Tasks to perform:
- a) In the court ruling on functus officio, what discovery does the Petitioner rely on to seek reopening of the Petition?
- b) Carry on the court ruling on functus officio and locus standi from the end of its final paragraph.

Supplied passage:
[Start of section]

26. It is contended that this Court is now functus officio. According to the Respondents, functus officio in respect of the matters in the Petition and the Application raises a new cause of action. To the said Respondents, the Petitioner has introduced a new set of facts and new cause of action and is now seeking to re-open the Petition to be heard on a completely new premise, being discovery of liquor shops in Greatwall Gardens Mall. The Application by the Petitioner, it was averred, seeks to change the nature and character of the Petition which cannot be countenanced. To the said Respondent, this would be in abuse of the Court process and that the Petitioner ought to file a new suit, if at all they wish to litigate on the new set of facts.

27. The doctrine of functus officio according to the Court of Appeal in the case of Telkom Kenya Limited vs. John Ochanda (Suing On His Own Behalf and on Behalf of 996 Former Employees of Telkom Kenya Limited) [2014] eKLR: -

“…is not to be understood to bar any engagement by a court with a case that it has already decided or pronounced itself on. What it does bar is a merit-based decisional re-engagement with the case once final judgment has been entered and a decree thereon issued. There do therefore exist certain exceptions and these have been captured thus in JERSEY EVENING POST LTD VS AI THANI [2002] JLR 542 at 550, also cited and applied by the Supreme Court;

“A court is functus when it has performed all its duties in a particular case. The doctrine does not prevent the court from correcting clerical errors nor does it prevent a judicial change of mind even when a decision has been communicated to the parties. Proceedings are only fully concluded, and the court functus, when its judgment or order has been perfected. The purpose of the doctrine is to provide finality. Once proceedings are finally concluded, the court cannot review or alter its decision; any challenge to its ruling or adjudication must be taken to a higher court if that right is available.”

28. In this application what is sought is a review of the earlier decision on the ground that new evidence has come to light. Whether or not there in fact exist new evidence is something else. However, in so far as the applicant only seeks a review, this Court is not barred from entertaining the application. It may however, still dismiss it notwithstanding that it has heard the same. Accordingly, I find that this court is not functus officio.

29. It was further averred that the Petitioner lacks locus standi in advancing the claims set out in the Application. It is contended that the provisions of Section 12(1)(c) of the Alcoholic Drinks Control Act are tailored to protect children. Unless the Petitioner is able to establish that the liquor shops at Great Wall Gardens Mall have actually threatened its operations, in which case, the Petitioner would be arguing that its Constitutional rights have been violated or threaten to be violated, it must bring itself within the ambit of Article 22(2)(a) to (d) and Article 258(2)(a) to (d).

30. With due respect to the Respondents, they have misunderstood the purport of this application. In this application the Applicants seeks an order of the Court to reopen the case. Accordingly, by this application, the Applicant does not purport to be bringing a new cause of action but is seeking to have the judgement corrected based on what it believes is the discovery of new material. While its position may not necessarily be correct, the Application cannot be disallowed merely on the ground that the Applicant has no locus standi in the matter.

[End of section]

Source material:
[Start of section]

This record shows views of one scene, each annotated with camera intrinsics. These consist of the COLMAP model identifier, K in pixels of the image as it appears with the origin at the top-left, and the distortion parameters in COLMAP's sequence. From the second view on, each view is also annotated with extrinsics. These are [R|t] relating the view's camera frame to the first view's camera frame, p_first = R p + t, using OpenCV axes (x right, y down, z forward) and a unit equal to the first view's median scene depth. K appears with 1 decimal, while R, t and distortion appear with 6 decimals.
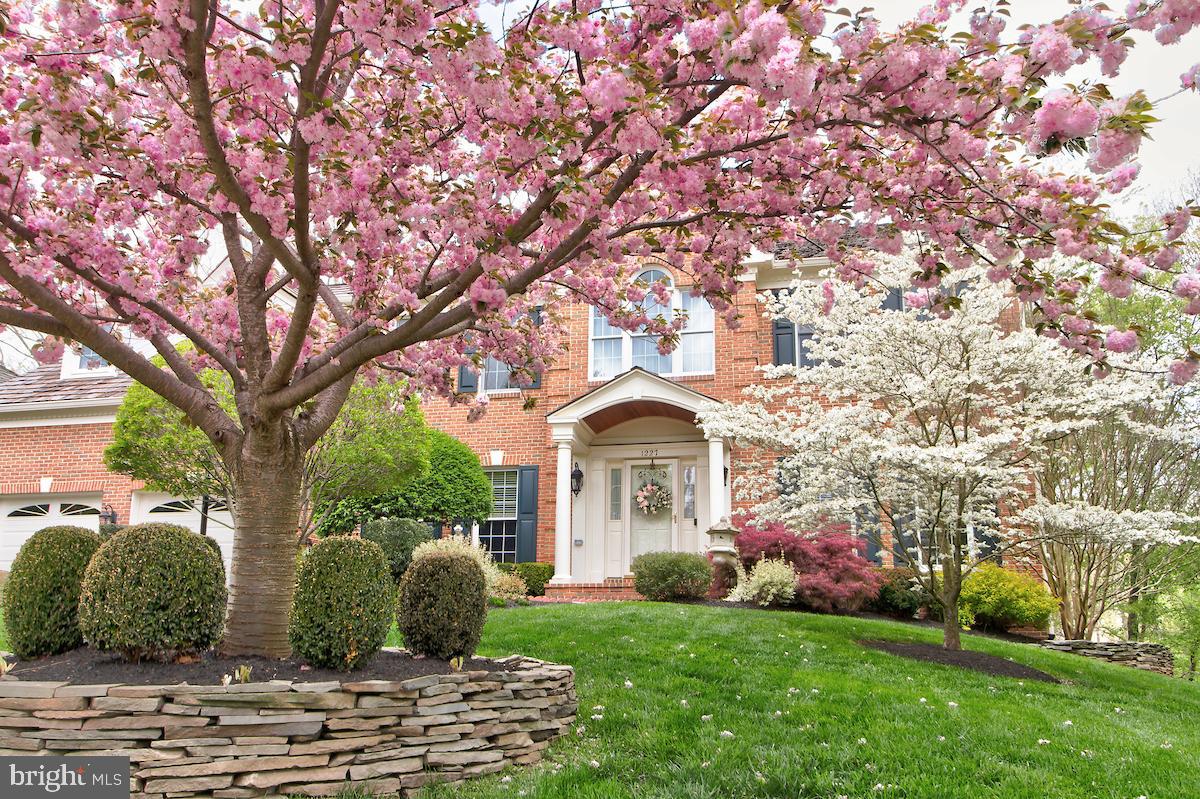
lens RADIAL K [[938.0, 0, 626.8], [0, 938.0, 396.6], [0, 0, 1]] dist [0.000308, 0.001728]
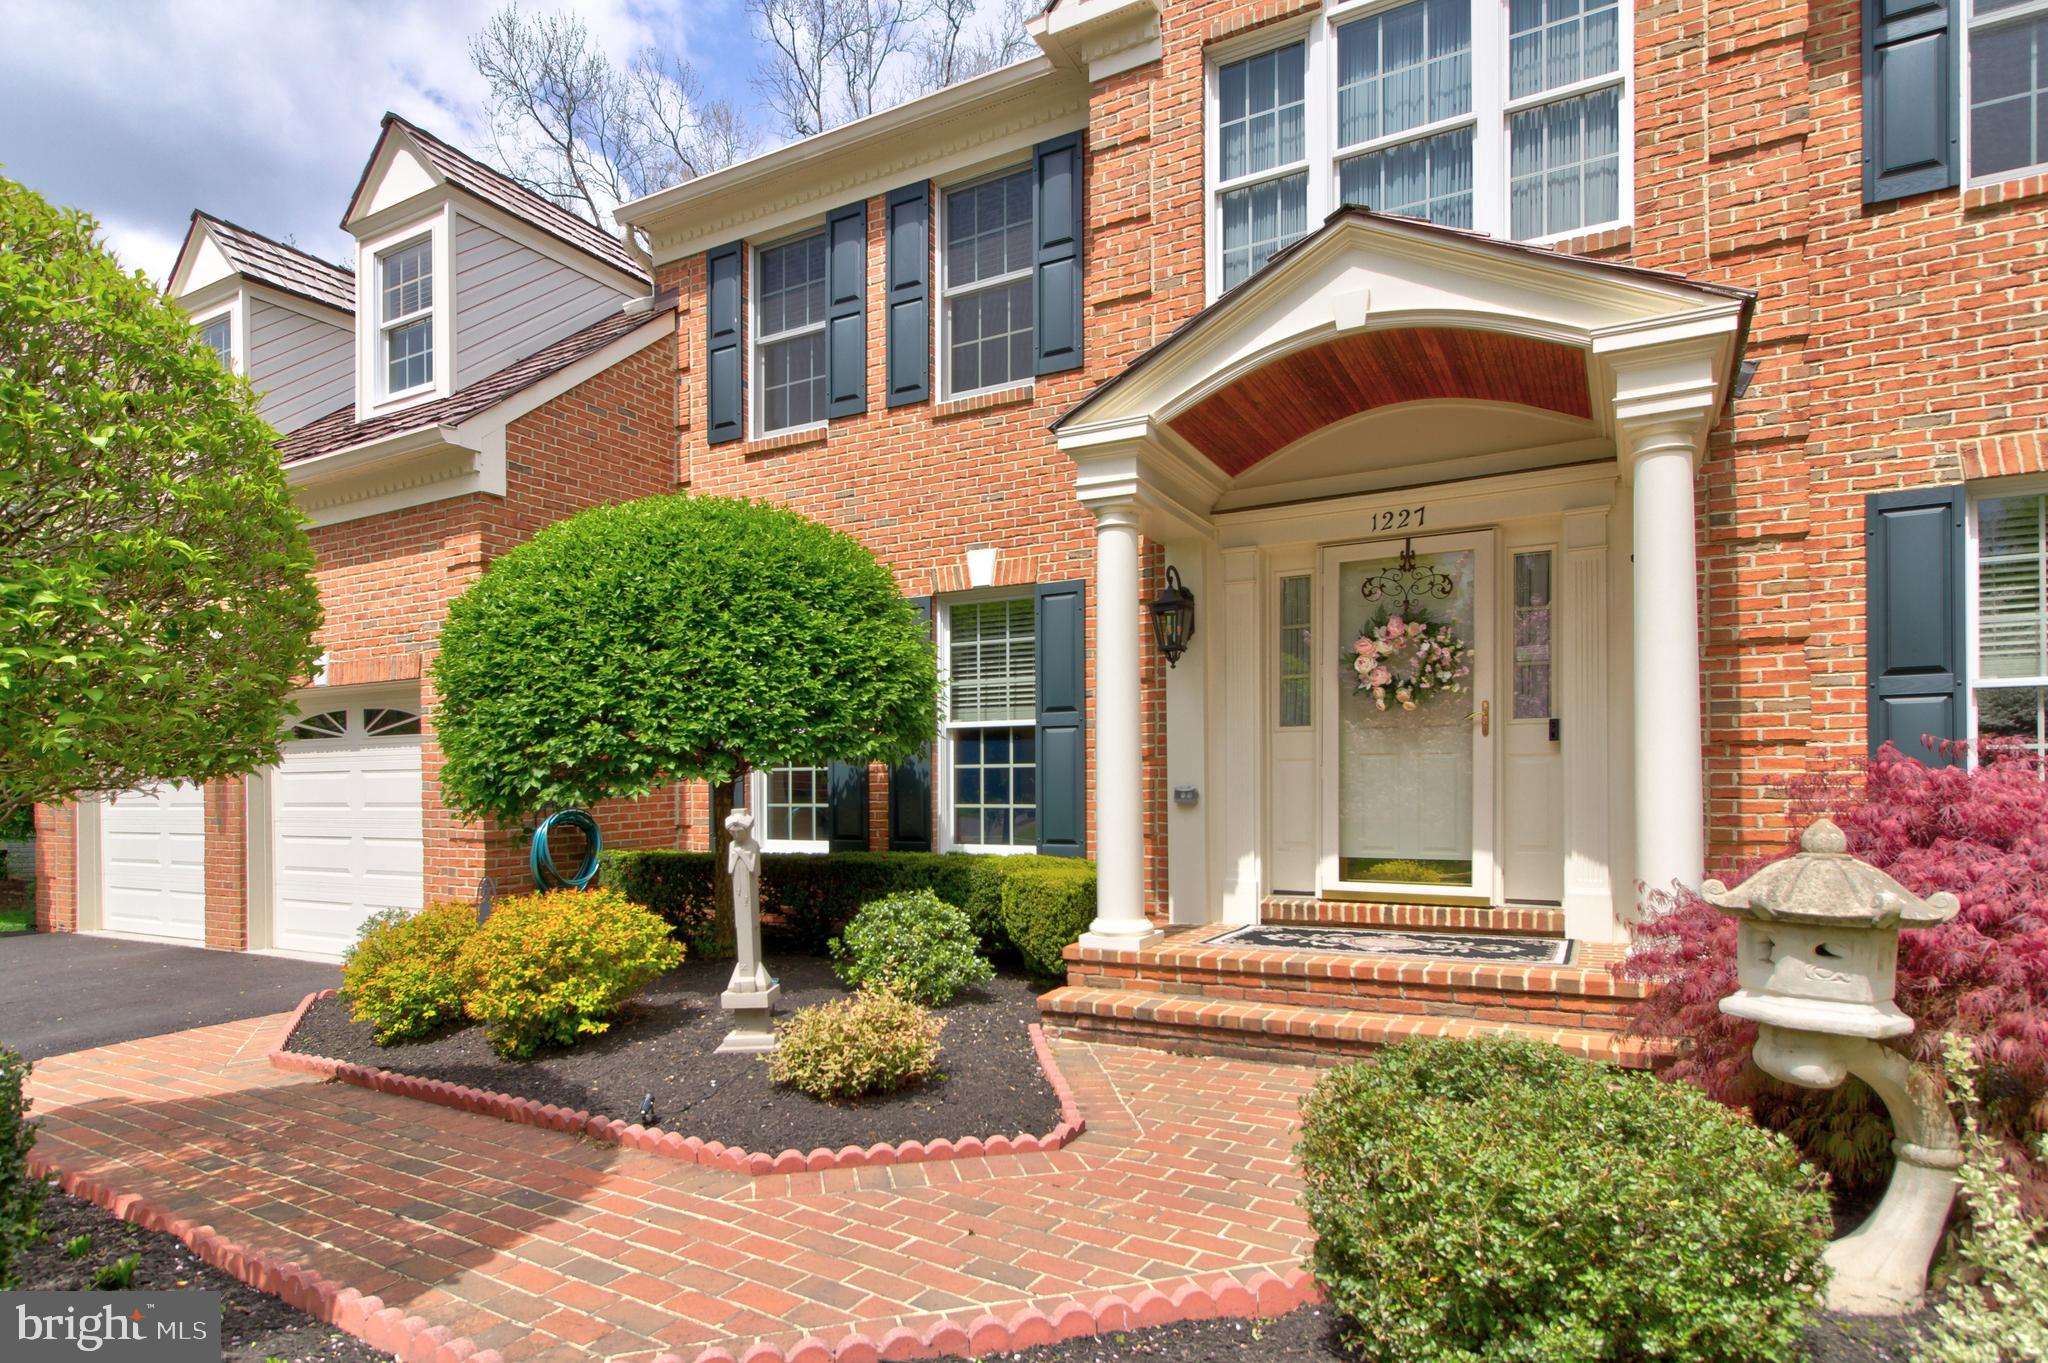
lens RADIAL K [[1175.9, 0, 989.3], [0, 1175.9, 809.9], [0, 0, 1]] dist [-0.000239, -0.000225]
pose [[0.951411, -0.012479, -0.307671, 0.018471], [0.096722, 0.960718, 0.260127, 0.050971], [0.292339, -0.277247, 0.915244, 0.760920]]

[End of section]
[Start of section]

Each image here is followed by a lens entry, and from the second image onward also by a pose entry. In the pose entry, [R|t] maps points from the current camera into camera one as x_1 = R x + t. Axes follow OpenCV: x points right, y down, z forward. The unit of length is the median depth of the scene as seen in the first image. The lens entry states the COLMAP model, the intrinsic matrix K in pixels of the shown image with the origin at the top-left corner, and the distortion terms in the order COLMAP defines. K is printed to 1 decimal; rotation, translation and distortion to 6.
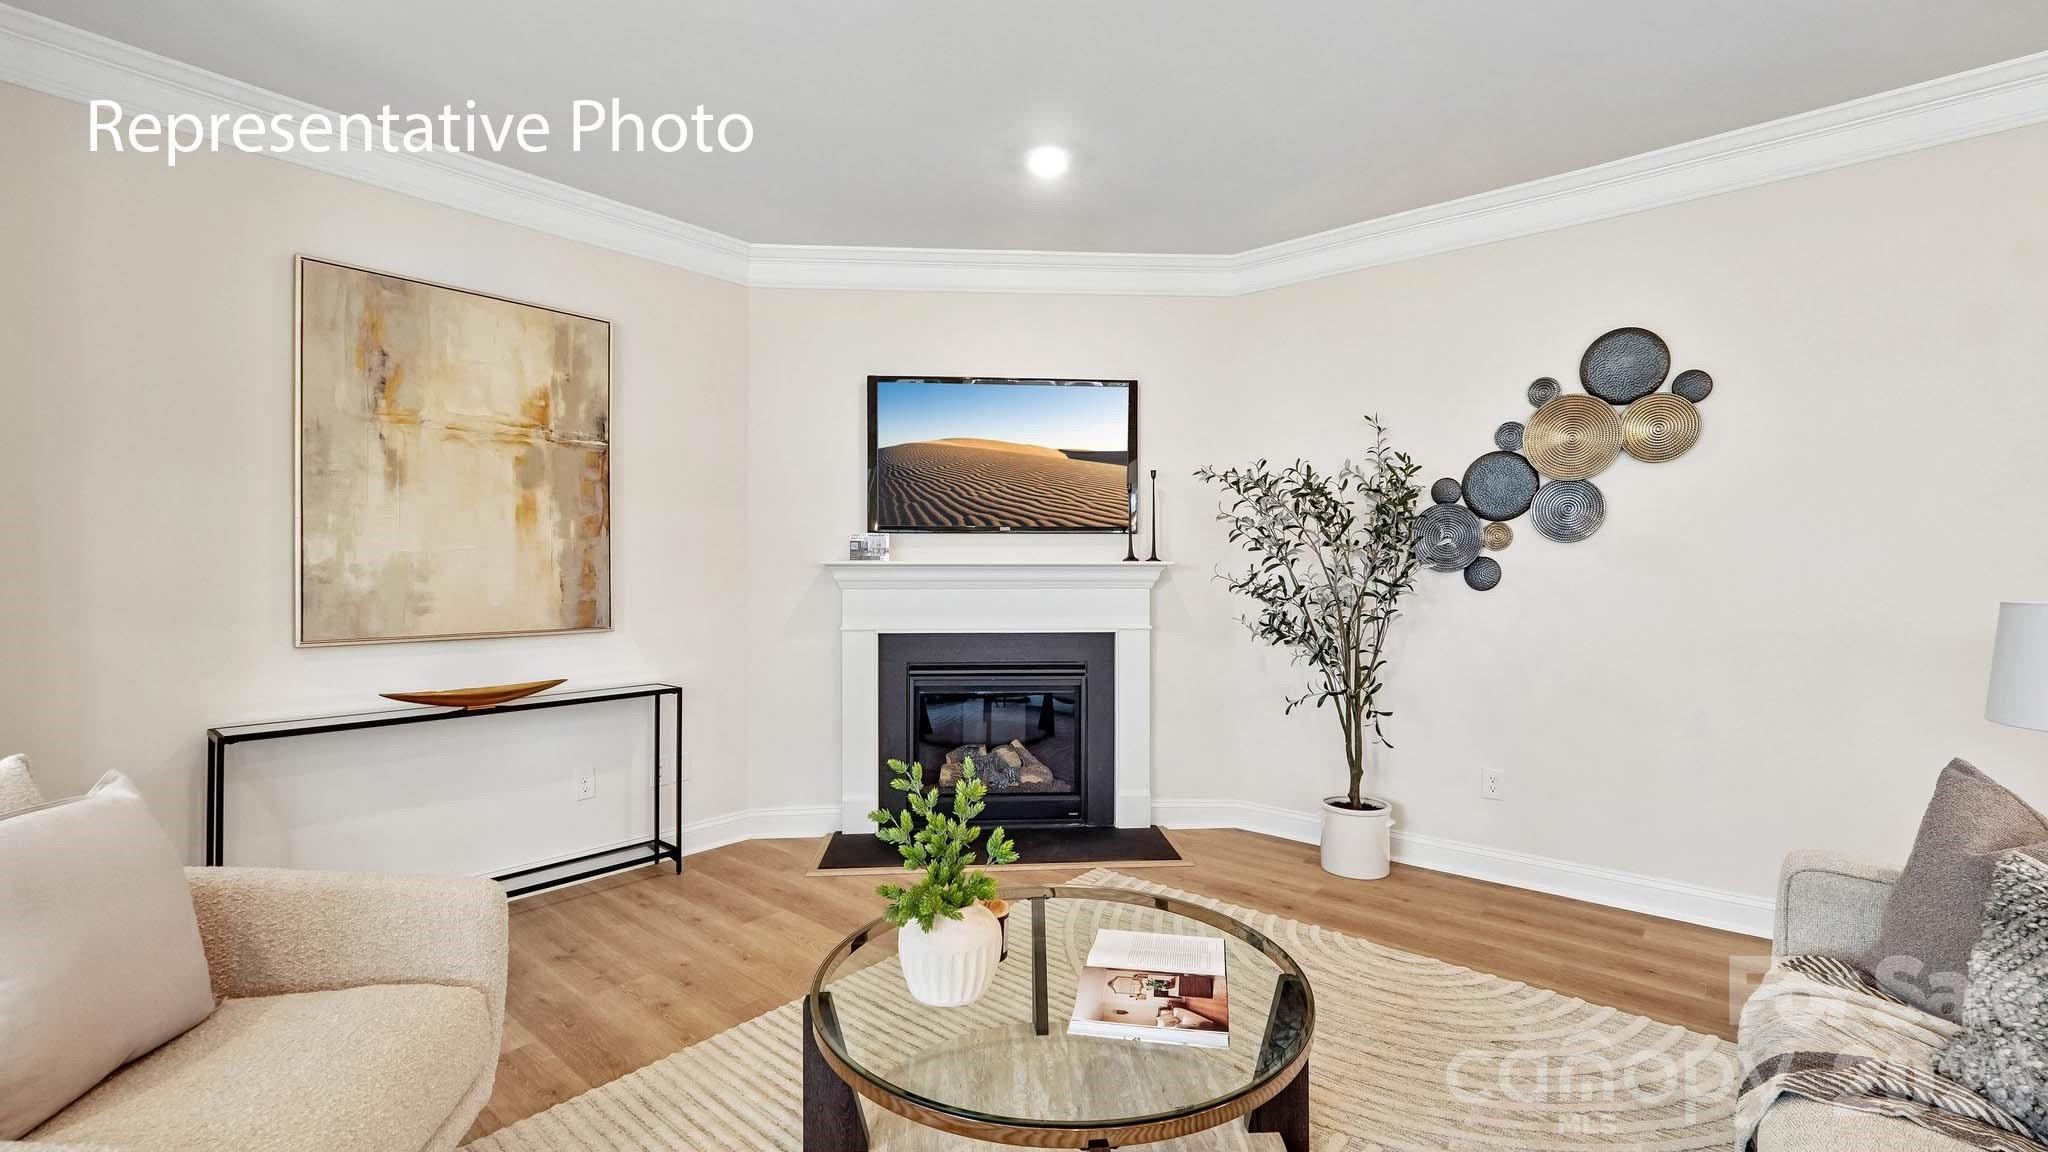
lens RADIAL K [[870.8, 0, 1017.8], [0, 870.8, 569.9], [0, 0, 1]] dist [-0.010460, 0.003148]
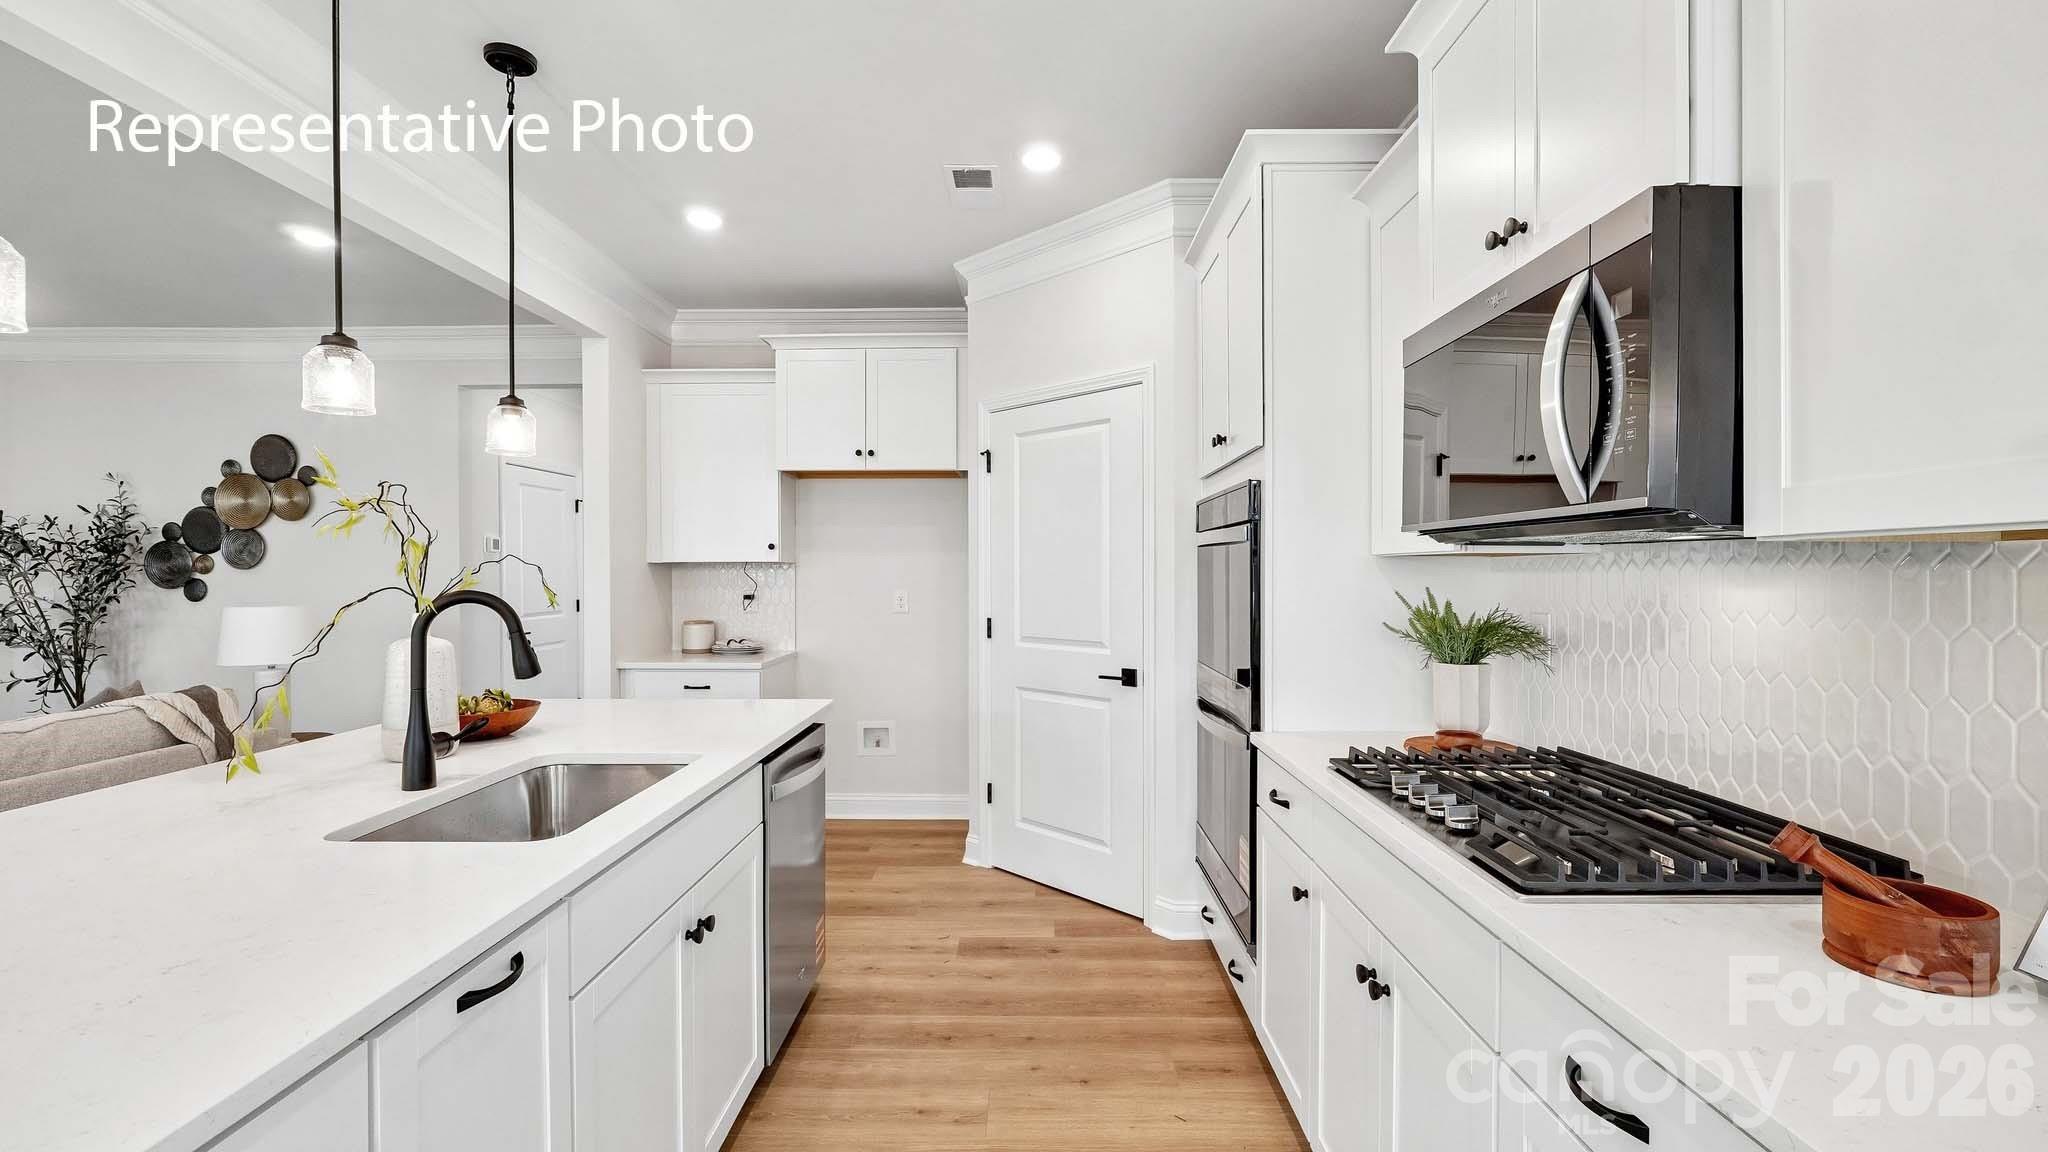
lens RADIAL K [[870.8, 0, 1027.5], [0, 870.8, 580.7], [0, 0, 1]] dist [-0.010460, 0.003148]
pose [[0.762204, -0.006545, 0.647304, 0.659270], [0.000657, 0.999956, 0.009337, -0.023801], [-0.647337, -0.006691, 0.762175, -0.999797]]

[End of section]

Answers provided:
- a) The discovery of liquor shops in Greatwall Gardens Mall.

- b)
31. The Code of Civil Procedure,Volume III Pages 3652-3653 bySir Dinshaw Fardunji Mulla states:

“The power of review can be exercised for correction of a mistake and not to substitute a view. Such powers should be exercised within the limits of the statute dealing with the exercise of power. The review cannot be treated as an appeal in disguise. The mere possibility of two views on the subject is not ground for review. The review proceedings are not by way of an appeal and have to be strictly confined to the scope and ambit of Order 47, rule 1, Code of Civil Procedure…The review court cannot sit as an Appellate Court. Mere possibility of two views is not a ground of review. Thus, re-assessing evidence and pointing out defects in the order of the court is not proper.”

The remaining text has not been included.